Applied Chemistry for Engineering, Vol.27, No.4, 439-443, August, 2016
망간산화물/기능화된 그래핀 나노복합체에 기반한 고성능 슈퍼커패시터 개발
Development of High-performance Supercapacitors Based on MnO2/Functionalized Graphene Nanocomposites
초록
본 연구에서는 MnO2 나노입자들이 기능화된 그래핀에 증착된 나노복합체를 제조하고 이의 우수한 전기화학적 특성을 순환전압전류법, 정전류 충전-방전법 및 임피던스 분석을 통하여 증명하였다. 환원된 그래핀 산화물의 표면 개질을 위하여 이온성 액체를 도입함으로써, 그래핀 시트들 간의 뭉침현상을 제어하고 MnO2 나노입자들의 성장부위를 제공하였다. 상기 제조된 MnO2/RGO 나노복합체는 전자주사현미경, 투과전자현미경, X선 광전자 분광기, X선 회절기를 사용하여 분석하였다. MnO2/RGO 전극의 전기화학적 특성은 Na2SO4 전해액을 사용하여 3상 전극 시스템 하에서 분석실시하였다. MnO2/RGO 전극은 높은 비정전용량(251 F/g), 고속 충방전(80.5% 용량 유지율) 및 장수명 특성(93.6% 용량 유지율)을 나타내었다.

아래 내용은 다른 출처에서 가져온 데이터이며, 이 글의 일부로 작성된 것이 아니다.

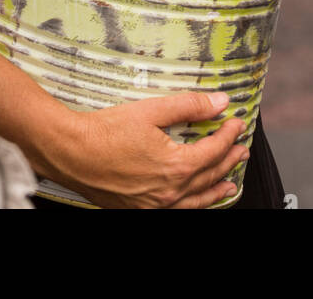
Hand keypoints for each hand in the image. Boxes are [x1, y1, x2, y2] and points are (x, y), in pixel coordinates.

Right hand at [47, 90, 247, 209]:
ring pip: (196, 200)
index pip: (214, 150)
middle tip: (241, 150)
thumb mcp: (151, 110)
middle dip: (228, 160)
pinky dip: (193, 203)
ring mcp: (155, 205)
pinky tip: (194, 198)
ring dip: (216, 189)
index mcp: (175, 166)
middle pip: (209, 176)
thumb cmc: (105, 132)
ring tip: (230, 184)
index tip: (236, 123)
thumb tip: (219, 102)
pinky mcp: (140, 210)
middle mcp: (169, 192)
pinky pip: (177, 210)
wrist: (71, 153)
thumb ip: (189, 106)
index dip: (228, 134)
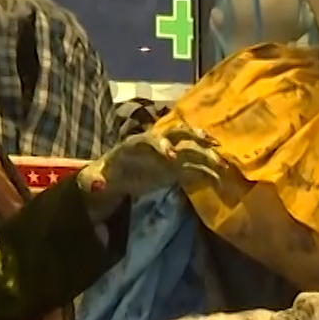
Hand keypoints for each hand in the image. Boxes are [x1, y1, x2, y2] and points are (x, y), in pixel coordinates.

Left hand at [78, 122, 221, 216]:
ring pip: (191, 149)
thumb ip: (95, 181)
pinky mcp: (176, 168)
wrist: (115, 177)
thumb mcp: (95, 180)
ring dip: (207, 154)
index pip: (149, 139)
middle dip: (194, 138)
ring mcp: (168, 155)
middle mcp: (156, 144)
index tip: (172, 158)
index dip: (162, 145)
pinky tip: (221, 178)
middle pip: (177, 134)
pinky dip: (208, 170)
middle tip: (210, 146)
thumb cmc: (104, 176)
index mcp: (135, 145)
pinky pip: (195, 167)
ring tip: (223, 164)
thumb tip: (98, 185)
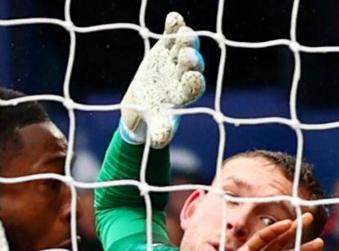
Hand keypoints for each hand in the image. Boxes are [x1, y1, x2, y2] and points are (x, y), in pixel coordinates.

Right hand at [120, 12, 205, 146]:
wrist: (143, 103)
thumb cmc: (153, 118)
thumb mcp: (156, 127)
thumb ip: (160, 133)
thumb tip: (159, 143)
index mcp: (186, 94)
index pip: (194, 86)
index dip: (193, 82)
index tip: (190, 79)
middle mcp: (185, 74)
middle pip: (193, 64)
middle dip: (190, 59)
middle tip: (186, 56)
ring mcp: (176, 59)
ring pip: (185, 46)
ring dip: (185, 39)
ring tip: (182, 32)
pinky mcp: (166, 48)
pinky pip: (172, 35)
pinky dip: (173, 27)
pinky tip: (173, 18)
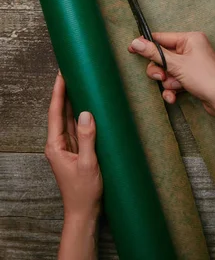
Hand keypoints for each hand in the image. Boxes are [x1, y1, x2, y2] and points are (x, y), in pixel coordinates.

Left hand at [45, 72, 102, 221]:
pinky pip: (77, 129)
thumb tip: (85, 113)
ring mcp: (67, 148)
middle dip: (64, 92)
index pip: (55, 113)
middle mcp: (58, 145)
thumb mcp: (88, 163)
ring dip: (72, 102)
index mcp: (55, 146)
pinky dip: (81, 116)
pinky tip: (87, 108)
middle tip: (71, 72)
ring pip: (68, 120)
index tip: (62, 75)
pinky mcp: (77, 152)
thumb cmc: (84, 191)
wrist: (83, 212)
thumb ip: (87, 138)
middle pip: (59, 113)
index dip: (58, 92)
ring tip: (78, 84)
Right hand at [128, 32, 214, 116]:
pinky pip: (175, 79)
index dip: (147, 45)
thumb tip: (136, 42)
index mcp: (191, 38)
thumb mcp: (176, 64)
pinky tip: (174, 96)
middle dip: (160, 69)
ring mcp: (193, 63)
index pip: (162, 38)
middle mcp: (192, 48)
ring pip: (168, 70)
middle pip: (163, 56)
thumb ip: (154, 53)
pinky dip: (173, 88)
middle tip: (161, 76)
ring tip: (174, 87)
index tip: (131, 49)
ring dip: (167, 81)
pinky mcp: (193, 77)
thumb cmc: (205, 78)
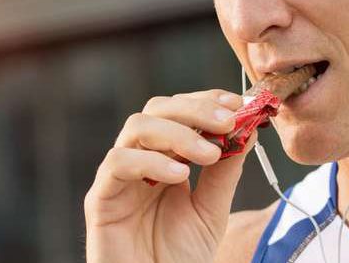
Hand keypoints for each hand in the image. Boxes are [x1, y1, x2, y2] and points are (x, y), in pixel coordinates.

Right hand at [84, 90, 249, 262]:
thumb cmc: (181, 255)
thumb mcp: (213, 208)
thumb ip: (226, 170)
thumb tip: (248, 129)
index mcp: (166, 157)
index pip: (181, 111)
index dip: (208, 100)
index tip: (239, 104)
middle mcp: (140, 159)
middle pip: (158, 109)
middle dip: (196, 109)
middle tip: (228, 122)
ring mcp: (119, 177)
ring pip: (137, 127)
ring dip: (178, 132)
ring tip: (209, 154)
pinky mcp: (100, 200)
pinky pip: (117, 164)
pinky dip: (150, 161)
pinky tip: (179, 175)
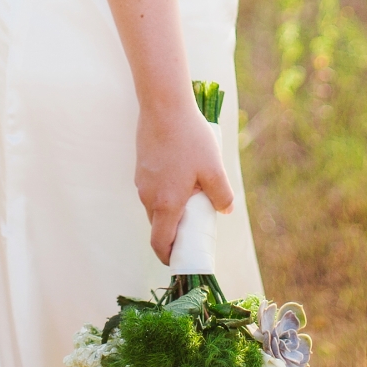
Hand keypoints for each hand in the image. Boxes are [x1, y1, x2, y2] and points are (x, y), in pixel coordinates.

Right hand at [135, 99, 234, 264]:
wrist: (164, 106)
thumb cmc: (190, 138)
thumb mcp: (214, 168)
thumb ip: (222, 195)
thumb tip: (226, 210)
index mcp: (166, 204)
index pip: (160, 244)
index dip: (170, 257)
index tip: (182, 259)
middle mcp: (148, 196)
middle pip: (158, 227)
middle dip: (175, 232)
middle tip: (196, 225)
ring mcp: (141, 181)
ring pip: (154, 207)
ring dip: (170, 210)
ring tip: (193, 194)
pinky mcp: (140, 167)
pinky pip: (152, 190)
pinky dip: (165, 193)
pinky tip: (181, 174)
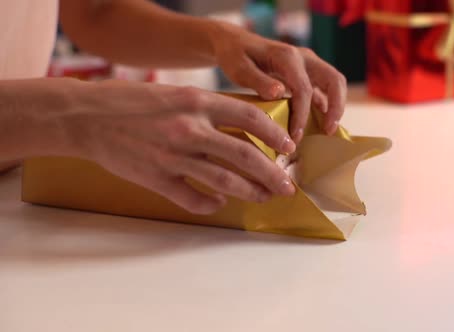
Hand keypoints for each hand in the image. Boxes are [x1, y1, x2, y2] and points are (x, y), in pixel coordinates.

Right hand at [61, 80, 296, 213]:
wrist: (87, 116)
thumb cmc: (132, 101)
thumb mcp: (175, 92)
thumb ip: (208, 108)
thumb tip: (242, 127)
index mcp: (197, 101)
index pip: (250, 118)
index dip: (275, 135)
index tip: (288, 147)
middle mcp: (189, 128)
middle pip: (246, 155)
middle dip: (273, 173)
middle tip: (287, 185)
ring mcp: (173, 156)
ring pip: (225, 181)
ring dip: (250, 192)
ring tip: (265, 198)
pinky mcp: (157, 178)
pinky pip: (193, 199)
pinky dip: (210, 204)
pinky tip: (218, 204)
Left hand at [210, 22, 347, 142]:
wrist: (235, 43)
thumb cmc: (235, 56)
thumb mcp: (239, 68)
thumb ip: (258, 81)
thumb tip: (279, 93)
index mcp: (287, 57)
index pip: (303, 88)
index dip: (302, 114)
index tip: (295, 136)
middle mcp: (303, 58)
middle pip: (334, 80)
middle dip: (336, 107)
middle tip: (328, 132)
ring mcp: (308, 64)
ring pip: (334, 83)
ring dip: (335, 107)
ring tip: (326, 131)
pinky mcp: (307, 73)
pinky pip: (324, 89)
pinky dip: (325, 106)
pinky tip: (316, 125)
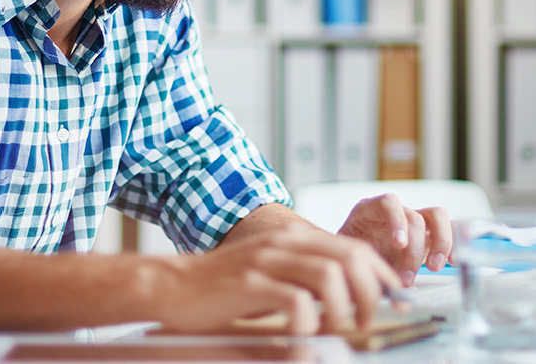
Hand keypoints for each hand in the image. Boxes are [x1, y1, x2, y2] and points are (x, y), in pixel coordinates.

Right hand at [153, 223, 401, 334]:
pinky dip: (309, 322)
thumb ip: (304, 277)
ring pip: (329, 275)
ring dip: (344, 308)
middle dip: (371, 291)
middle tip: (367, 320)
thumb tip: (347, 299)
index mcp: (293, 237)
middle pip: (349, 256)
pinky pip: (296, 301)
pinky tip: (302, 333)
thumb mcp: (272, 272)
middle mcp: (284, 241)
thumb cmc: (226, 286)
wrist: (176, 285)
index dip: (381, 273)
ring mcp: (267, 259)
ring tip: (338, 328)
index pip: (354, 247)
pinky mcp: (250, 282)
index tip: (393, 300)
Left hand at [337, 194, 451, 285]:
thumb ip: (362, 265)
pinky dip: (455, 243)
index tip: (398, 244)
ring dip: (440, 243)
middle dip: (413, 250)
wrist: (353, 261)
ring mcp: (414, 220)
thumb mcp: (350, 256)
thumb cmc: (351, 256)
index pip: (389, 203)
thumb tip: (379, 287)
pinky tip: (453, 262)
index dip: (397, 221)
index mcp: (370, 209)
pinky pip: (450, 229)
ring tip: (434, 267)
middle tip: (408, 276)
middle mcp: (395, 212)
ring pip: (437, 217)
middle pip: (414, 217)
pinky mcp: (429, 234)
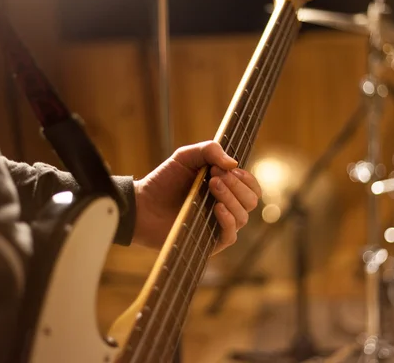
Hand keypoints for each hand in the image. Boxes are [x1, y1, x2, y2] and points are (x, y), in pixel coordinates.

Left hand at [132, 141, 261, 253]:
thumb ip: (209, 150)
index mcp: (226, 189)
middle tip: (214, 177)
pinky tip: (217, 208)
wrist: (141, 205)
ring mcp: (219, 226)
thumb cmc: (163, 180)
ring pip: (244, 216)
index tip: (225, 168)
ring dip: (231, 198)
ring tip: (211, 186)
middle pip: (251, 200)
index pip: (251, 186)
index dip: (244, 177)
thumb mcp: (185, 157)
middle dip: (236, 185)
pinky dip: (228, 220)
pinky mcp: (209, 243)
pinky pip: (231, 235)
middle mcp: (226, 208)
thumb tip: (233, 163)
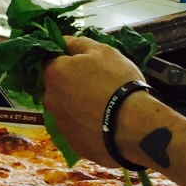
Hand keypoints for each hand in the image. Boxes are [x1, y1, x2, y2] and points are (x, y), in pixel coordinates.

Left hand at [43, 37, 144, 165]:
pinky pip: (78, 130)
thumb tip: (63, 41)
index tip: (86, 64)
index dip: (68, 60)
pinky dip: (87, 126)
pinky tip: (105, 125)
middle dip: (71, 84)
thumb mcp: (103, 51)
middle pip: (58, 87)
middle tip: (98, 85)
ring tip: (104, 108)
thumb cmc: (117, 81)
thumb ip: (78, 44)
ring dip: (78, 107)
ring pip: (66, 110)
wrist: (134, 126)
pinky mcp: (73, 144)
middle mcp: (50, 100)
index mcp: (54, 74)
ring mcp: (61, 125)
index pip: (52, 61)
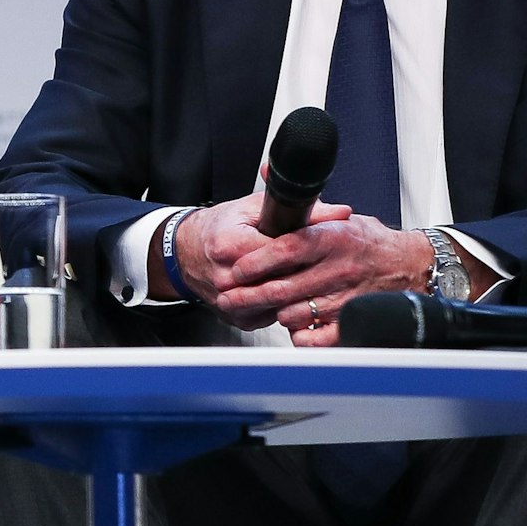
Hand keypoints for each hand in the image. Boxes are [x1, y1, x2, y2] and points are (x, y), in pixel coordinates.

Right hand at [159, 192, 351, 326]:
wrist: (187, 251)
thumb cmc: (221, 227)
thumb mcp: (255, 208)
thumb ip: (297, 210)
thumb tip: (339, 214)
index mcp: (229, 246)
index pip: (279, 256)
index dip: (303, 253)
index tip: (322, 250)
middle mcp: (226, 277)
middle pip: (280, 283)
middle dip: (303, 276)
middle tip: (323, 269)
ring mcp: (229, 301)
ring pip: (278, 304)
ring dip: (295, 295)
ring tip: (310, 282)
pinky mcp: (236, 317)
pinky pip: (270, 317)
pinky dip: (282, 306)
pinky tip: (291, 294)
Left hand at [212, 214, 430, 346]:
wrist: (409, 265)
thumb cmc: (369, 242)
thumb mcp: (338, 217)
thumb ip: (304, 205)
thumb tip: (269, 172)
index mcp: (331, 239)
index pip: (286, 249)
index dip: (257, 262)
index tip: (237, 269)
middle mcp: (338, 269)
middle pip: (283, 288)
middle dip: (249, 295)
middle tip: (231, 296)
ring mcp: (344, 299)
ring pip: (293, 314)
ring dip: (274, 312)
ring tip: (264, 305)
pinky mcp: (351, 321)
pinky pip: (315, 338)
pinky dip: (299, 335)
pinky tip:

In this report, MnO2 nanoparticle-deposited functionalized graphene sheets were prepared and their superior electrochemical performances were demonstrated by cyclic voltammetry, galvanostatic charge-discharge, and impedance analysis. Ionic liquids were employed to functionalize the surface of reduced graphene oxides (RGOs), leading to prevention of the aggregation of RGO sheets and abundant growth sites for deposition of MnO2 nanoparticles. As-prepared MnO2/RGO nanocomposites were characterized using scanning electron microscope, transition electron microscope, X-ray photoelectron spectroscopy, and X-ray diffraction. Electrochemical properties of MnO2/RGO electrode were evaluated using Na2SO4 electrolyte under a three-electrode system. The MnO2/RGO electrode showed a high specific capacitance (251 F/g), a high rate capability (80.5% retention), and long-term stability (93.6% retention).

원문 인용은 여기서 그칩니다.